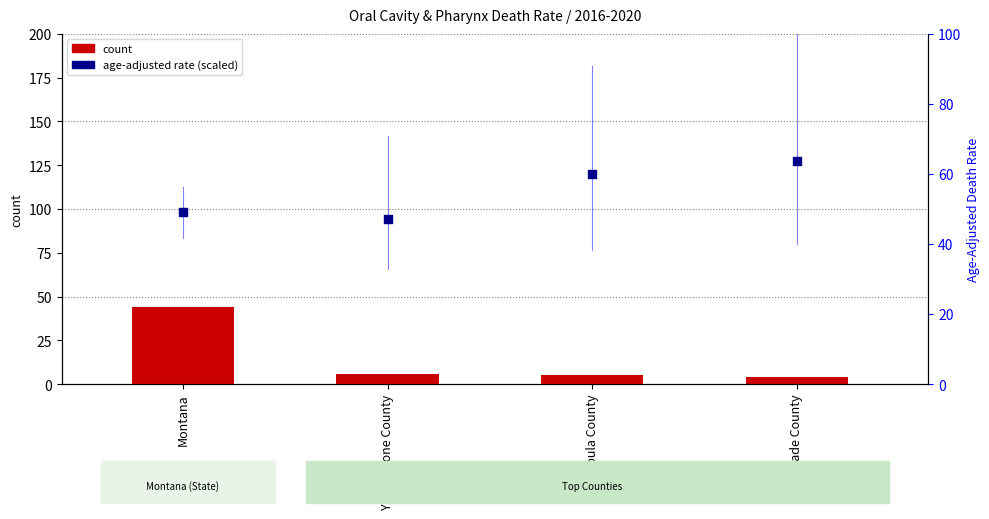

At how many categories does at least one series exceed 57?

2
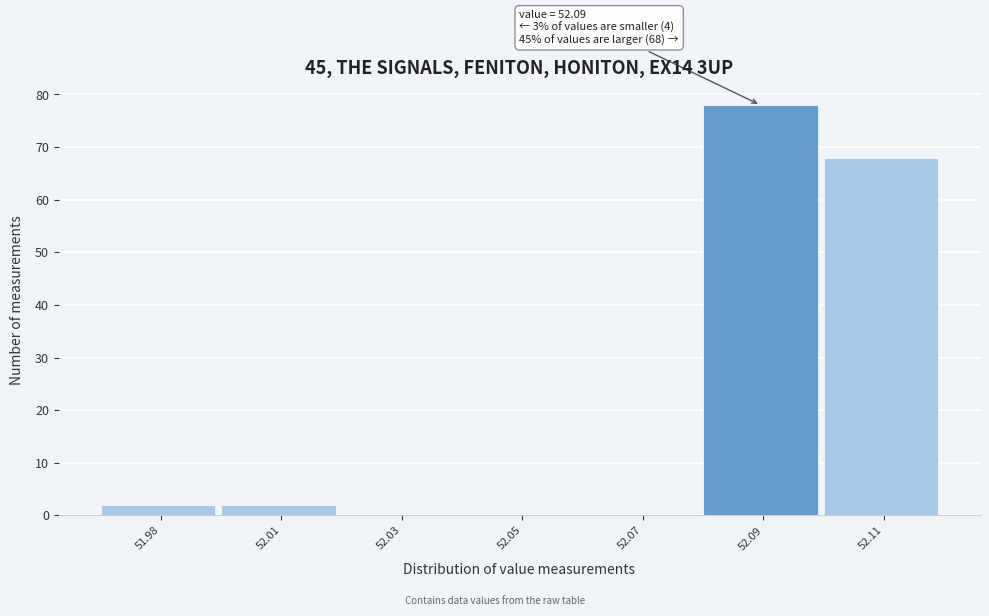

Reading left to right, list all the values displayed in this chart.

51.98=2	52.01=2	52.03=0	52.05=0	52.07=0	52.09=78	52.11=68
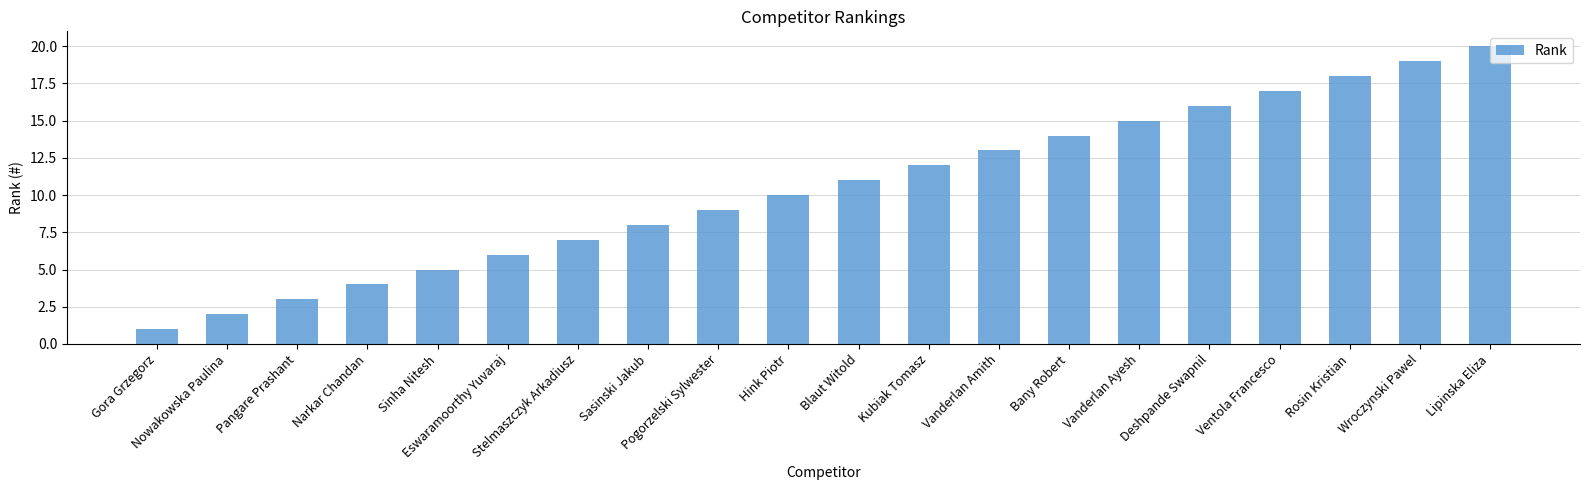

Approximately how many times larger is the value at Rosin Kristian compared to Wroczynski Pawel?

0.9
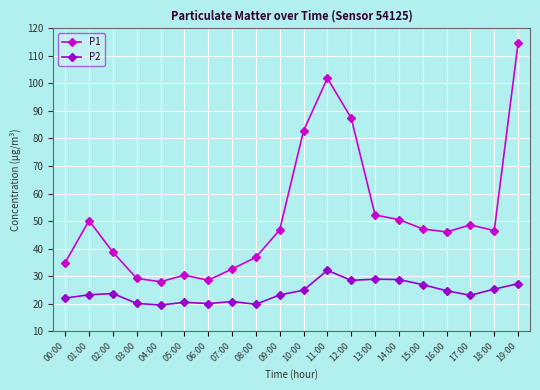

Which series changed the most between 08:00 and 14:00?

P1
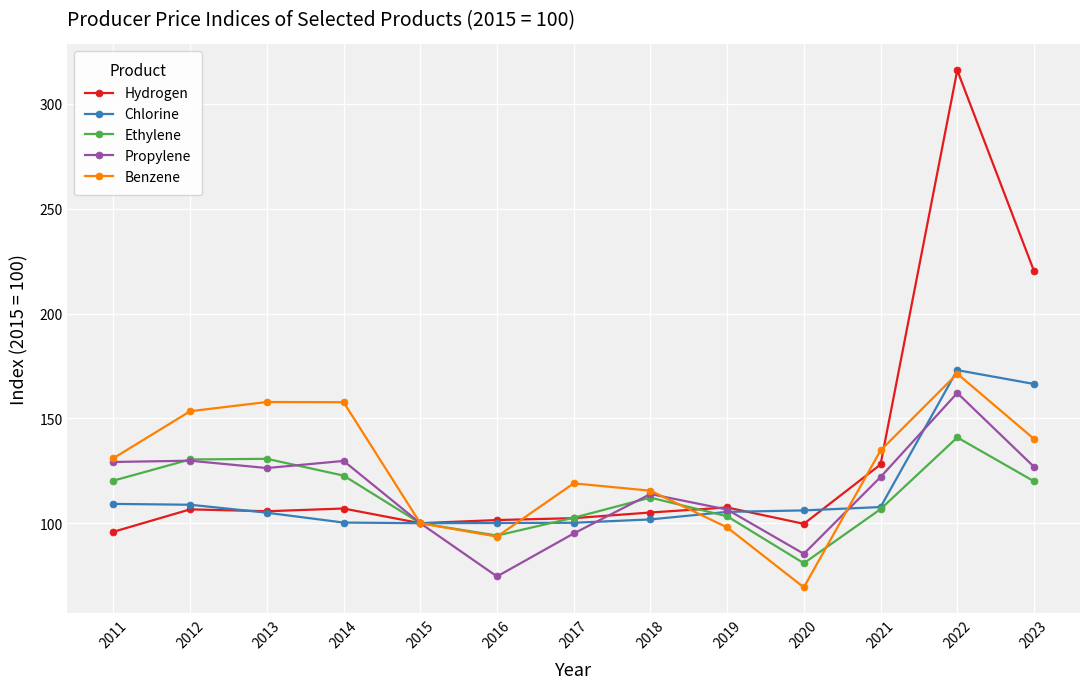

True or false: Ethylene has more than 0 points higher than both neighbors.

True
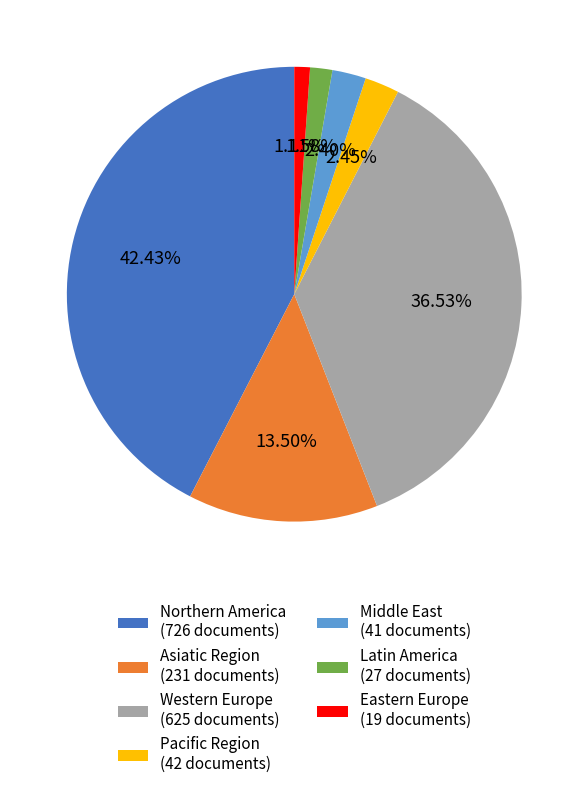

Does Latin America (27 documents) account for over 50% of the chart?

No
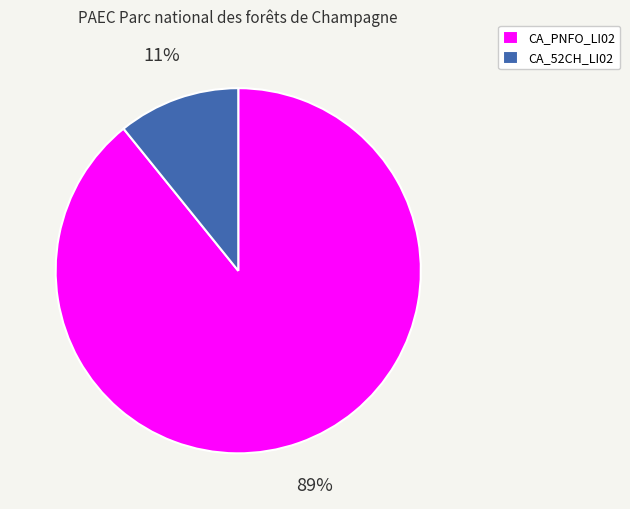

To the nearest percent, what portion does CA_52CH_LI02 represent?

11%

☆ ☆ ☆ ☆

■ **Exercise goal**
Copy every line from the one containing "Does Latin America" through the last line above, inclusive. Leave the pictures out.

■ **Exercise output**
Does Latin America (27 documents) account for over 50% of the chart?

No

To the nearest percent, what portion does CA_52CH_LI02 represent?

11%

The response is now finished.